An der Tür blieb er stehen und spähte vorsichtig in das erleuchtete
Zimmer. Er sah eine in Lumpen gekleidete Frau mit wild zerzaustem
Haar, die gerade den Inhalt einer Petroleumlampe auf die Bettdecke
goß, unter der Rochester schlief.
Plötzlich wußte Hobbes, wo er war; gleich würde Jane kommen und
den Brand löschen, er wußte nur nicht, aus welcher Tür. Er wandte
sich um und fuhr vor Schreck fast aus der Haut, als er sich einer
- 311 -
hochgewachsenen Frau mit gerötetem Gesicht gegenübersah. Sie roch
stark nach Alkohol und funkelte ihn herausfordernd und mit kaum
verhohlener Verachtung an.
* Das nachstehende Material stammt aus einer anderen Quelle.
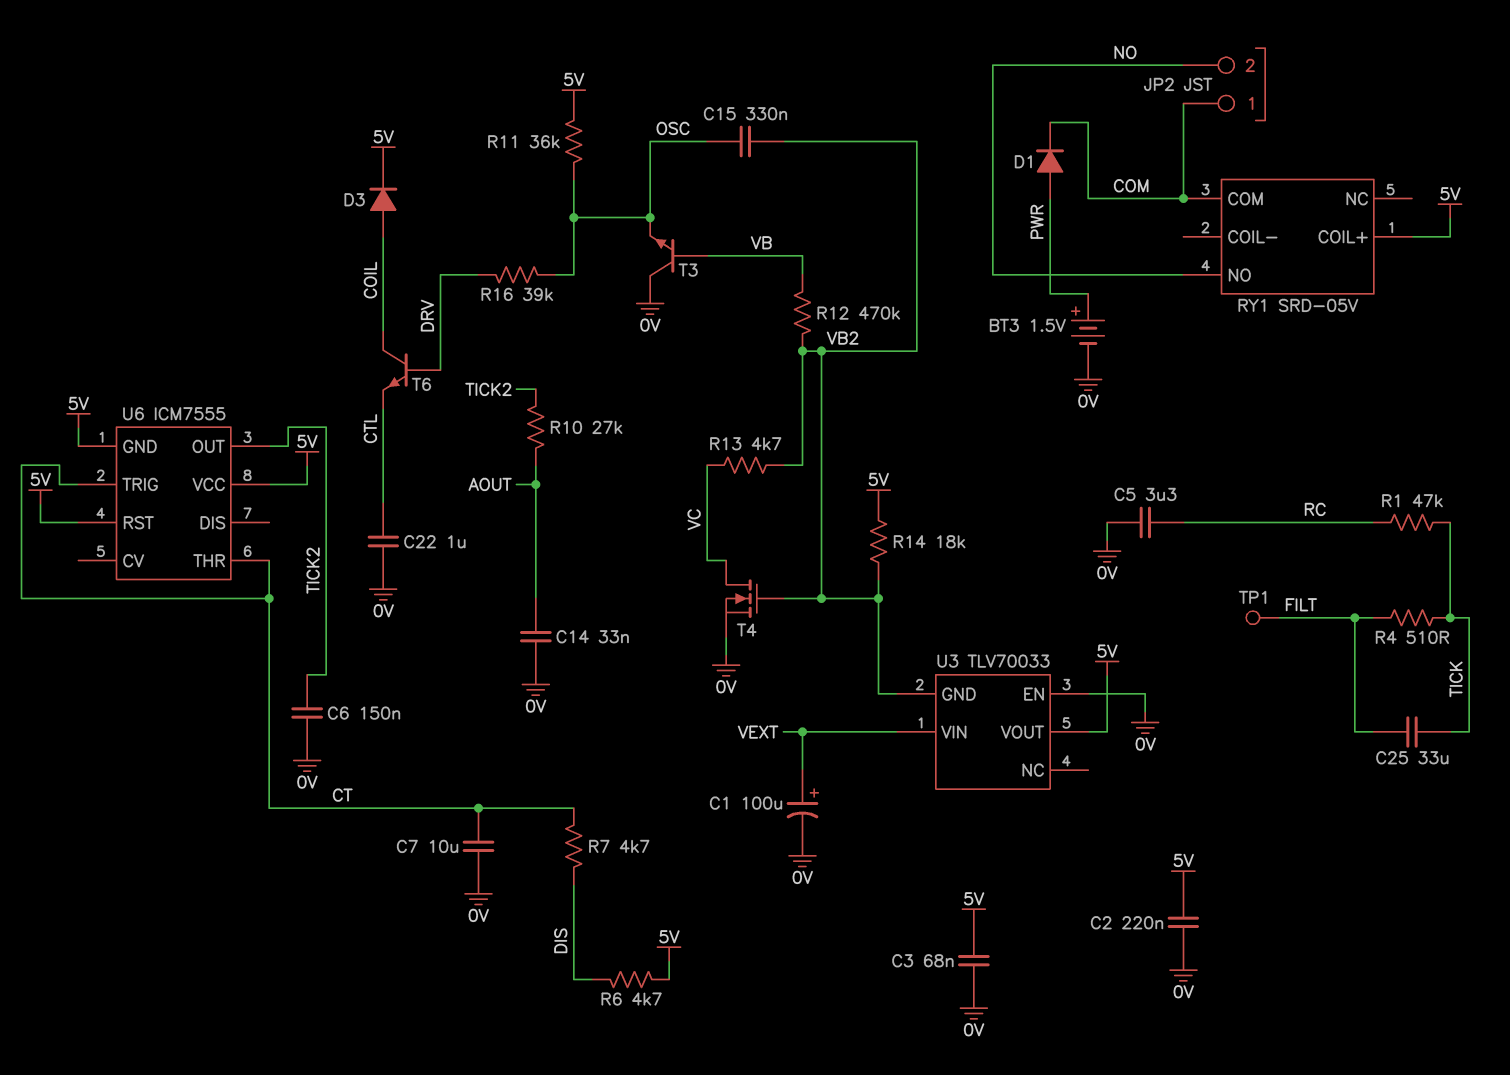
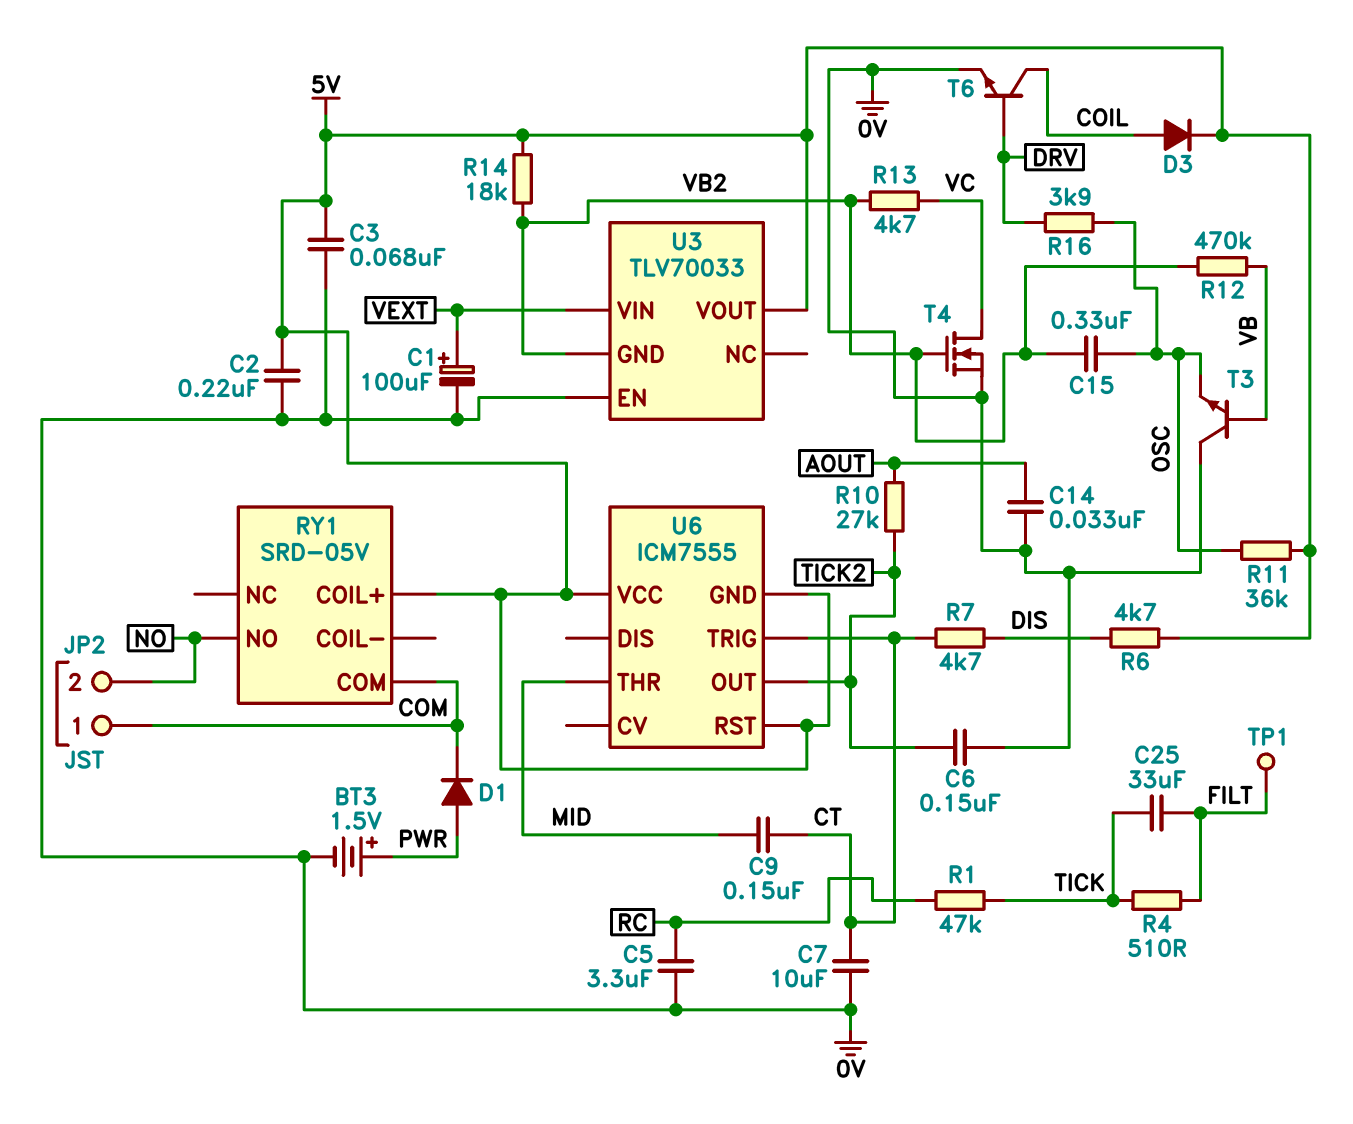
C9: none -> 150nF (CT, MID)
C22: 1uF (0V, CTL) -> none
R16: 39k (DRV, OSC) -> 3.9k (DRV, OSC)
T6: NPN (B DRV, C COIL, E CTL) -> NPN (B DRV, C COIL, E 0V)
U6 pin THR: CT -> MID

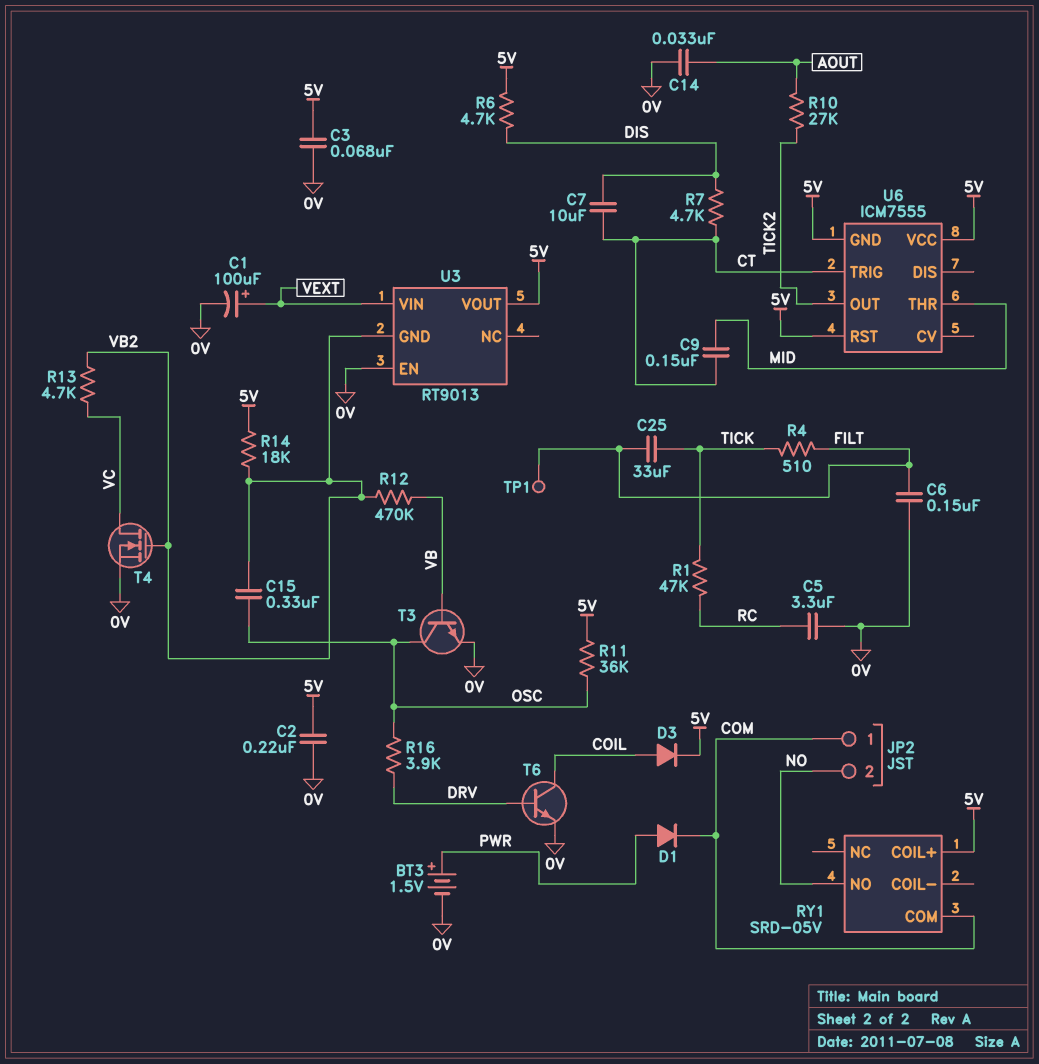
C6: 150nF (0V, TICK2) -> 150nF (0V, FILT)
C7: 10uF (0V, CT) -> 10uF (CT, DIS)
T3: NPN (B VB, C 0V, E OSC) -> NPN (B VB, C OSC, E 0V)
U3: TLV70033 -> RT9013

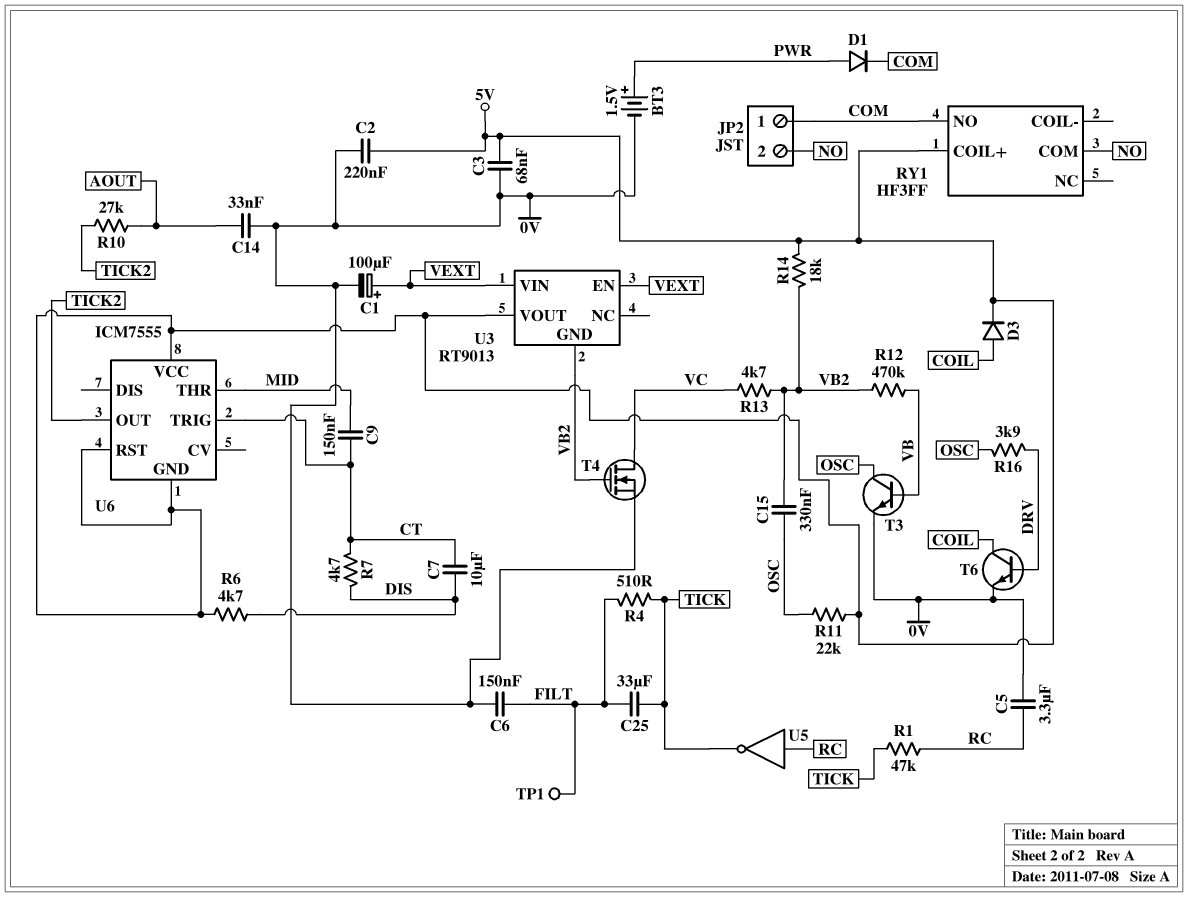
R11: 36k (5V, OSC) -> 22k (5V, OSC)
RY1: SRD-05V -> HF3FF
RY1 pin COM: COM -> NO
RY1 pin NO: NO -> COM
U3 pin EN: 0V -> VEXT
U5: none -> NOT (in RC, out TICK)

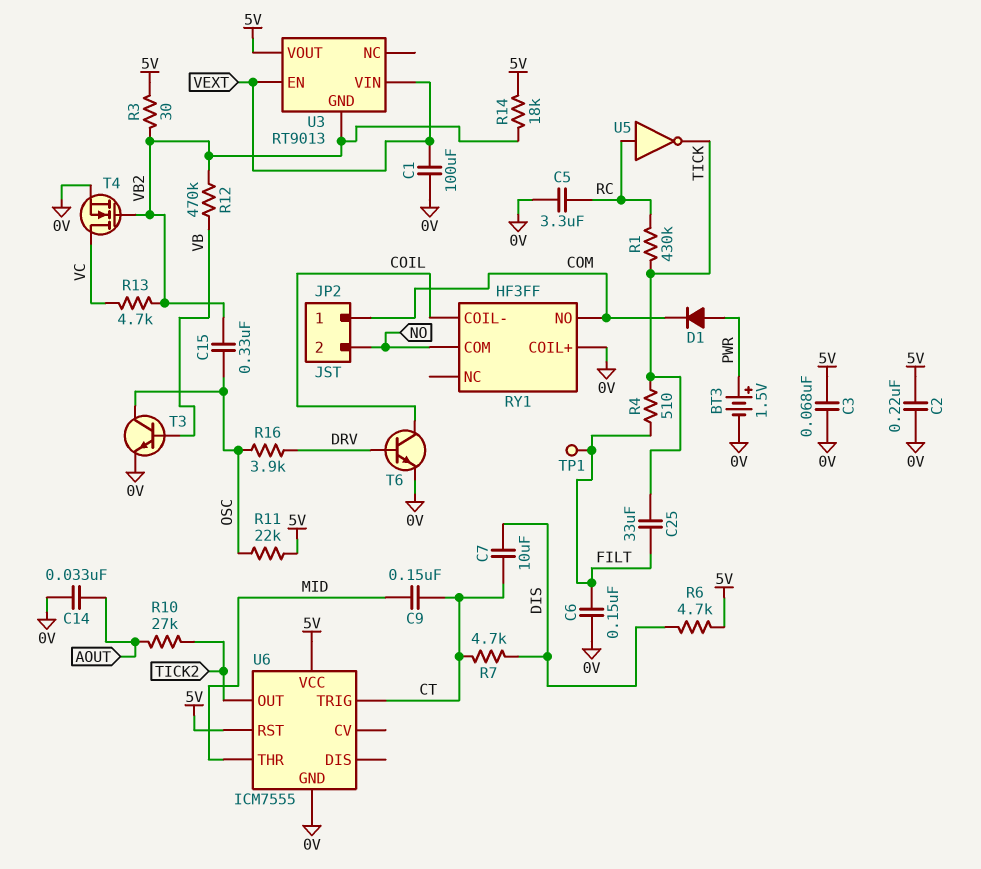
C1: 100uF (plus VEXT, minus 0V) -> 100uF (0V, VEXT)
D3: diode (A COIL, K 5V) -> none
R1: 47k (RC, TICK) -> 430k (RC, TICK)
R3: none -> 30 (5V, VB2)
RY1 pin COIL+: 5V -> 0V
RY1 pin COIL-: none -> COIL
U6 pin GND: 5V -> 0V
So standen sie eine ganze Weile da;
Hobbes fragte sich, was tun, während die Frau leise schwankte, ihn
jedoch keine Sekunde aus den Augen ließ. Als Hobbes schließlich in
Panik geriet und seine Waffe ziehen wollte, ergriff die Frau
blitzschnell seinen Arm und umklammerte ihn so fest, daß Hobbes
sich sehr zurückhalten mußte, um nicht laut aufzuschreien vor
Schmerz.
»Was machen Sie hier?« zischte sie, und eine Augenbraue zuckte.